Apart from that, Bordentown is simply a lovely little place, with buildings almost 300 years old, a park overlooking the canal locks, and plenty of restaurants. Its beauty is no doubt heightened today because it's unseasonably warm, and people are strolling and eating outside and walking their dogs.
Just as a reality check, when I reach U.S. 206 there's an adult bookstore and novelty shop, and then across the street is my hotel. I give the receptionist my name.
"That sounds like a powerful name," she says.
"I've never gotten that before," I say. "But I assure you, I don't wield much power."
I put my things upstairs and head up Route 206 to the Town & Country Diner for a little snack; it's just after 3:00, and I could use something before dinner. The menu is 2-13-1-1 (there's a page of cocktails, beer, and wine, for which I've not accounted yet), but two of those 13 pages are lunch specials and two are dinner specials.
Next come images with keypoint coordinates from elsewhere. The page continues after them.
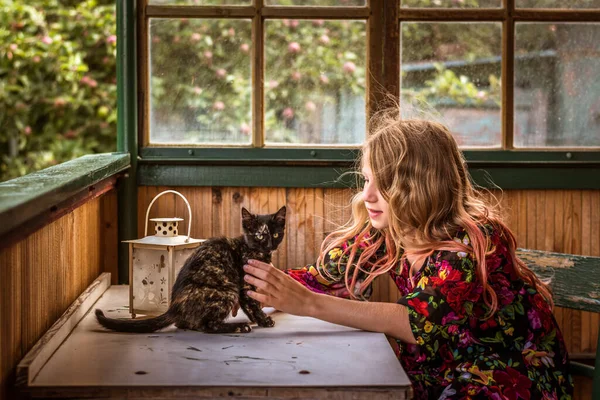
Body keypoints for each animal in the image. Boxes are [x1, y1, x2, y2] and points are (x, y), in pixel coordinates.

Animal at [95, 206, 288, 334]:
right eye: (260, 235)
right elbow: (252, 303)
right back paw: (238, 327)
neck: (253, 251)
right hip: (227, 290)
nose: (269, 246)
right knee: (208, 326)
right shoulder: (244, 284)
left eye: (276, 234)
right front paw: (263, 320)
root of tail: (174, 307)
There are seven kinds of French fries, including "Green Bean Fries": "Truly Not Fries but Truly Delicious, served with Ranch Dressing."
I sit outside and ask what the soups are. One is vegetable but I can't for the life of me make out the other. I ask several times and it's something like "cream of potato leek" but I just don't understand what's cream and what's not.
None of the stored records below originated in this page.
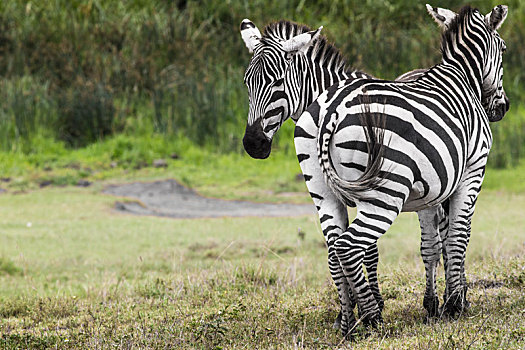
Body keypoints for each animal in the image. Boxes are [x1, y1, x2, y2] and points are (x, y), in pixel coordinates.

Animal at [292, 3, 506, 336]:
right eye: (504, 49)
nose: (502, 108)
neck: (462, 75)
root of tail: (332, 108)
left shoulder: (435, 187)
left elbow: (435, 244)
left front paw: (439, 305)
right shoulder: (473, 169)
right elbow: (458, 237)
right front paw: (454, 307)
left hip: (322, 189)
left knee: (333, 247)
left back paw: (348, 323)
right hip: (385, 191)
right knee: (348, 246)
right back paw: (372, 319)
I order a bowl of matzo-ball soup and a chocolate milkshake. "I know, I'm all over the place," I tell the server. But that's the beauty of a diner; there's no shame in ordering any combination of foods. That's why they're there.
The soup comes with two matzo balls and little dots of pasta. The balls seem a bit stale, but they have a nice firmness. The shake comes in a large metal cup and a smaller glass for me to pour it in, which apparently is the traditional serving method at diners.
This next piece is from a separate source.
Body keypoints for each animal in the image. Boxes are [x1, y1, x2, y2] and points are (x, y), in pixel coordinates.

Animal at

I head back to the hotel for a brief Zoom meeting and a nap before meeting my cousins, Jan and Steve, at my third diner of the day. The Wisdom Diner is sleek and gray inside. It doesn't have outdoor service, but it's so nice out that we take the food to go and sit on the benches outside.
The menu is 2-8-1, including lunch specials available at any other time for an additional dollar. There's a bit of everything -- Greek, Italian, Mexican, plus the ubiquitous calf's liver and liverwurst sandwiches, which I can't imagine many people have ordered since 1955 -- and items whose names require explanation, such as "Oooo La La" (stuffed shells with vodka sauce), "Felix And Oscar" (crab shells stuffed with crabmeat), and "Chicken Yum Yum" (sauteed chicken, peppers, tomatoes, garlic, basil, wine, and parmesan over penne).
I get the veal parmigiana over linguine and it comes out saucy, cheesy, and crusty, just as it should. Steve has a pork kebab, and Jan has a big salad with chicken. We receive paper bags containing utensils and a couple dozen little ketchup and salt packets.
Jan has continued tutoring students for the SAT, partly online, and partly in person outside, though with smaller groups than before. Steve teaches high-school math, physics, and computers, from home, while a monitor supervises the students attending in-person classes. They've gotten used to the new teaching arrangement and learned to do it with success, but we all agree it's not nearly as good as being together.
They live a half-hour's drive away and have spent time in Trenton. Jan had a walk around for a couple of hours once while Steve dealt with some business in the government buildings (I haven't found those, either); she encountered beauty, restaurants, and other compelling attributes of a city. Clearly I need to give Trenton another chance.
Before we part, Jan gives me a challah roll and a freshly picked Stayman Winesap apple, which should provide the energy I need to start tomorrow's six-hour stroll down U.S. 206.